II.b) La figura del “otro aborigen” en los Viajes… de John A. B. Beaumont. Negotium y etnocentrismo en un
racialista sui generis
Veamos
ahora, pues, cómo Beaumont construye la figura de los aborígenes[24].
Parte para esto de una visión estereotipada[25] de los mismos:
“[…]
el estereotipo aparece ante todo como un instrumento de categorización que
permite distinguir cómodamente un ‘nosotros’ de un ‘ellos’. En este proceso, el
grupo adquiere una fisonomía específica que lo diferencia de los demás. Esta
uniformidad se obtiene enfatizando, e incluso exagerando, las similitudes entre
los miembros del mismo grupo.
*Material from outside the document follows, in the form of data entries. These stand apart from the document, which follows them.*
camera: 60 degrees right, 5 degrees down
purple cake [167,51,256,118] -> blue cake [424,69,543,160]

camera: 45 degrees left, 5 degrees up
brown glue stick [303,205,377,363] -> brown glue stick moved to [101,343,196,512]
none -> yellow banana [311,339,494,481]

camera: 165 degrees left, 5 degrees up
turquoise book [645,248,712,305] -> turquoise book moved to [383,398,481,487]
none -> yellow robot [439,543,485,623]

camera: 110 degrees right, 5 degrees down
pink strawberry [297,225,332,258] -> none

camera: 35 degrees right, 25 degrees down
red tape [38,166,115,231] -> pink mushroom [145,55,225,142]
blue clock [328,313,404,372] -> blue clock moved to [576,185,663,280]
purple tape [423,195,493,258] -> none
Las variantes individuales son minimizadas en un
proceso que va hasta la negación o la incapacidad de percibirlas.” (Amossy y
Herschberg Pierrot, 2001: 49).
La
estereotipia desde la cual Beaumont construye la figura de los aborígenes alcanza tanto a sus rasgos
físicos como a sus atributos morales[26]. En
relación a los aspectos físicos, describe a los aborígenes “como raza autónoma”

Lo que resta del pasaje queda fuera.